Rosemary Lane (song)

Rosemary Lane (song)

This article is about a traditional folksong. For the adaptation by Moe Jaffe see Bell Bottom Trousers (commercial song).


Rosemary Lane or Bell Bottom Trousers is an English folksong: a ballad ( Roud #269, Laws K43) that tells a story about the seduction of a domestic servant by a sailor. According to Roud and Bishop

"An extremely widespread song, in Britain and America. Its potential for bawdry means that it was popular in male-centred contexts such as rugby clubs, army barracks and particularly in the navy, where it can still be heard, but traditional versions were often collected from women as well as men."

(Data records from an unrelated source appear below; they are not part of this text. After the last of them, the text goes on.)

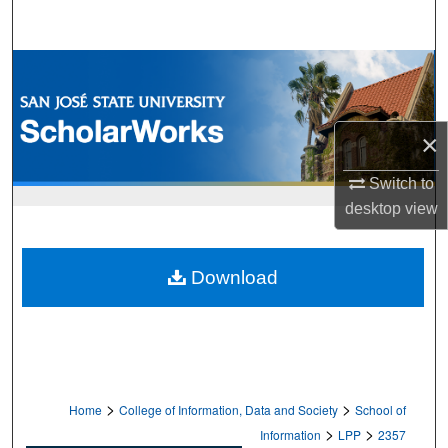
Search
Browse Collections
My Account
×
About
Switch to
desktop
view
Digital Commons Network™
Download
>
>
Home
College of Information, Data and Society
School of
>
>
Information
LPP
2357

Read more about Rosemary Lane (song):  Synopsis, Performances

Famous quotes containing the words rosemary and/or lane:

    There’s rosemary and rue. These keep
    Seeming and savor all the winter long.
    Grace and remembrance be to you.
    William Shakespeare (1564–1616)

    Life is a thin narrowness of taken-for-granted, a plank over a canyon in a fog. There is something under our feet, the taken-for-granted. A table is a table, food is food, we are we—because we don’t question these things. And science is the enemy because it is the questioner. Faith saves our souls alive by giving us a universe of the taken-for-granted.